Nur: Nach Auskunft der Gesundheitsbehörde bekam Elrond gar keine staatlichen Mittel und war wirtschaftlich unabhängig. "Wir müssen prüfen, ob die therapeutischen Rahmenbedingungen stimmen", sagte am Freitag die Sprecherin der Gesundheitsbehörde, Karla Götz. Und daran habe es keinen Zweifel gegeben - trotz der anonymen Hinweise von ehemaligen Bewohnern der Elrond-Häuser, dass die jetzt gekündigte Geschäftsführerin und ihr Stellvertreter wieder drogenabhängig seien.
Erhärtet hat sich dieser Verdacht allerdings bisher nicht.
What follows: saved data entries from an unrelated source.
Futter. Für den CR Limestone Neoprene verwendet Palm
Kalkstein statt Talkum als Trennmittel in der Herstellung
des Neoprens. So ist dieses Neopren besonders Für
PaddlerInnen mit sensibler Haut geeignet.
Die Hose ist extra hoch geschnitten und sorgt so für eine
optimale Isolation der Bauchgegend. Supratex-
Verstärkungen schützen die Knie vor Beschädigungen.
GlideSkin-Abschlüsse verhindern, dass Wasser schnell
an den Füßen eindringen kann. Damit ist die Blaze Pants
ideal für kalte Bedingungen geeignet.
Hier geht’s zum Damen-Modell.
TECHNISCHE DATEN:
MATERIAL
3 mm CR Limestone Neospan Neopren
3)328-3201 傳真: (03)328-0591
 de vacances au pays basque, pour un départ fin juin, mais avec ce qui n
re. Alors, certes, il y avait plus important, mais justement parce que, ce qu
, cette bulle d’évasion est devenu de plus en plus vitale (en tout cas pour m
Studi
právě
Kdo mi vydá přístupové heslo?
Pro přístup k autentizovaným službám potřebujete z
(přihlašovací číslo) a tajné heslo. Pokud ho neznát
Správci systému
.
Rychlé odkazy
Während der Insolvenzverwalter davon spricht, es gebe "bedeutende Indizien", nach denen die Geschäftsführerin mit Elrond-Geldern ihren privaten Drogenkonsum finanziert habe, sagt ein Sprecher der Staatsanwaltschaft, die Ermittlungen seien eingestellt. "Bisher gibt es nur Gerüchte", so Frank Passade von der Bremer Staatsanwaltschaft.
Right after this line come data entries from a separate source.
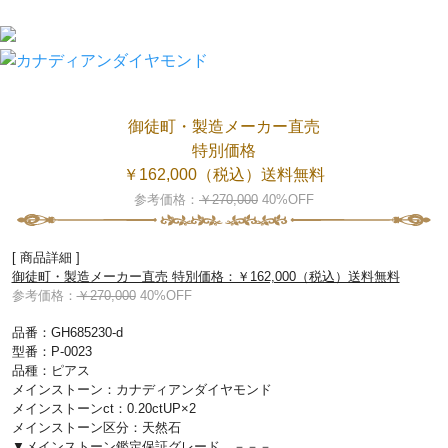
御徒町・製造メーカー直売
特別価格
￥162,000（税込）送料無料
参考価格：
￥270,000
40%OFF
[ 商品詳細 ]
御徒町・製造メーカー直売 特別価格：￥162,000（税込）送料無料
参考価格：
￥270,000
40%OFF
品番：GH685230-d
型番：P-0023
品種：ピアス
メインストーン：カナディアンダイヤモンド
メインストーンct：0.20ctUP×2
メインストーン区分：天然石
▼メインストーン鑑定保証グレード －－－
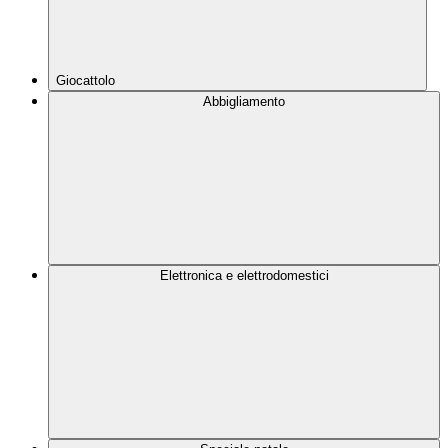
Giocattolo
Abbigliamento
Elettronica e elettrodomestici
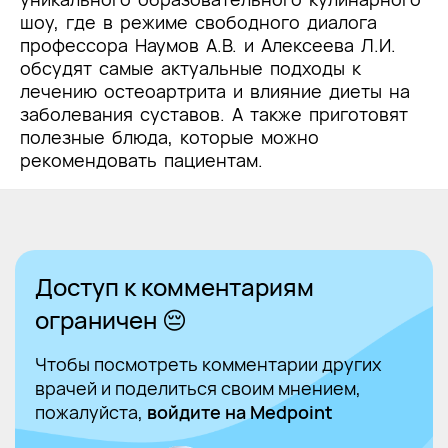
шоу, где в режиме свободного диалога
профессора Наумов А.В. и Алексеева Л.И.
обсудят самые актуальные подходы к
лечению остеоартрита и влияние диеты на
заболевания суставов. А также приготовят
полезные блюда, которые можно
рекомендовать пациентам.
Доступ к комментариям
ограничен 😔
Чтобы посмотреть комментарии других
врачей и поделиться своим мнением,
пожалуйста,
войдите на Medpoint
Dafür muss noch aufgeklärt werden, was mit den Einnahmen der Entrümpelungs- und Umzugsfirma geschehen ist, die der Verein gegründet hatte, um den Ex-Junkies einen geregelten Arbeitsalltag bieten zu können. "Die GmbH lief gut", sagt der Insolvenzverwalter - 2009 habe sie 150.000 Euro Gewinn gemacht.
Für andere Umzugsfirmen, die normale Personalkosten zahlen müssen, hieß dies, dass sie meistens den Kürzeren zogen, "wenn Elrond mitbot", erzählt ein Branchen-Kenner, der anonym bleiben möchte. Ein Problem habe er damit nicht gehabt. "Wir hatten trotzdem genug zu tun".
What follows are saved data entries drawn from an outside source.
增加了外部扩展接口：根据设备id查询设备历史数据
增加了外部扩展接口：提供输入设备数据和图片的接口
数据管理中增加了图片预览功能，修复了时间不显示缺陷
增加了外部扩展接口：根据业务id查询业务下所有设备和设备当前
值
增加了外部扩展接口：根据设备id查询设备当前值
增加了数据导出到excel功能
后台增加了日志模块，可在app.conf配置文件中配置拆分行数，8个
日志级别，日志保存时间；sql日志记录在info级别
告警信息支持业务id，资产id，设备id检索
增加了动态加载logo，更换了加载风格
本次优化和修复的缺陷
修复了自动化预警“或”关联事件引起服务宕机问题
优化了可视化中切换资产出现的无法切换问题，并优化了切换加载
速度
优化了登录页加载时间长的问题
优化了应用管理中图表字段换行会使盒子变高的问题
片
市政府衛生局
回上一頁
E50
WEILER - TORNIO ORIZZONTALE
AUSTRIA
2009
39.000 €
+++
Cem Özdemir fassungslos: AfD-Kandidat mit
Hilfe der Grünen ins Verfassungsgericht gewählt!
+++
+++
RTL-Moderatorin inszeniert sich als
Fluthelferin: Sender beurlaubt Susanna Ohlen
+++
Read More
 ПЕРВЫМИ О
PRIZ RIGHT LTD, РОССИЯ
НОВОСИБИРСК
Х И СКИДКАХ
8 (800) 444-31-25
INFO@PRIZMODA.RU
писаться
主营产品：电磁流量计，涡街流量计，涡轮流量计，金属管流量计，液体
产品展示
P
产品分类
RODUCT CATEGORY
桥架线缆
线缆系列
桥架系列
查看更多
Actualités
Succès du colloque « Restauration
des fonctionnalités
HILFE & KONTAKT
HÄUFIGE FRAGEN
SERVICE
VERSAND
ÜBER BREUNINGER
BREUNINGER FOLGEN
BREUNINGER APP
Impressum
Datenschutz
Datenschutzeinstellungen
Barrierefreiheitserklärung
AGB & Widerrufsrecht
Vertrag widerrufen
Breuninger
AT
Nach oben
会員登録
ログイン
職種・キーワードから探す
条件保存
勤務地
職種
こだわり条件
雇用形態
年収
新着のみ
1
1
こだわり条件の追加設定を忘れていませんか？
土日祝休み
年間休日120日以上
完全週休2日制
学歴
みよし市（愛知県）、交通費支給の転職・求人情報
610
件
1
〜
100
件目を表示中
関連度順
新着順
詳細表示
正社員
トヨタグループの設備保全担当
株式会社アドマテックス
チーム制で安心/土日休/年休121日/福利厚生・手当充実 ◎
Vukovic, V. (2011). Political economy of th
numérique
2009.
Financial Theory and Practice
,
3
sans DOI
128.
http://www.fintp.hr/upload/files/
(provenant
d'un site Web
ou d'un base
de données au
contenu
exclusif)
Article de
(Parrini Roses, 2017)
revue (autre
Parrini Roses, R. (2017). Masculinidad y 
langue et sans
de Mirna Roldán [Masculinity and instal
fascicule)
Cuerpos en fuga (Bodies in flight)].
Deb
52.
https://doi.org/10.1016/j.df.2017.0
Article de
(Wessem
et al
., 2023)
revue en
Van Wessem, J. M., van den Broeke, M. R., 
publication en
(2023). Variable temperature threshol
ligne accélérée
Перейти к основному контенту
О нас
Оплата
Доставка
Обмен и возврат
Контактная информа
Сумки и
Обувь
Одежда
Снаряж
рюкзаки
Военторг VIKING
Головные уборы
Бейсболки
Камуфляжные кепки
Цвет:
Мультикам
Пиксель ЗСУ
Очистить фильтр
"Beschwerden gab es keine", bestätigt Wolfgang Luz, der Geschäftsführer des Paritätischen Wohlfahrtsverbands, bei dem Elrond Mitglied ist. Zwar gebe es immer mal wieder Kritik von Handwerksverbänden, dass soziale Einrichtungen mit ihren Werkstätten die Preise drücken würden. Für Elrond sei ihm dieser Vorwurf aber neu. Und inhaltlich sei das Konzept, das in Bremen einmalig ist, sehr gut gewesen, sagt Luz. "Da helfen sich Betroffene selbst", das sei für einige Menschen offenbar besser, als von Sozialarbeitern behütet zu werden.
Doch Hilfe hätte zumindest die letzte Geschäftsführerin wohl gebrauchen können. "Wir haben Unterstützung bei der Buchhaltung angeboten, aber das wurde nicht angenommen", so Luz. In Zukunft, so der Plan der Insolvenzverwalter, sollen die Elrond-Geschäfte von jemandem mit kaufmännischem Wissen geführt werden. Und: Es wird jemand gesucht, der nicht wegen einer Drogensucht bei Elrond gestrandet ist.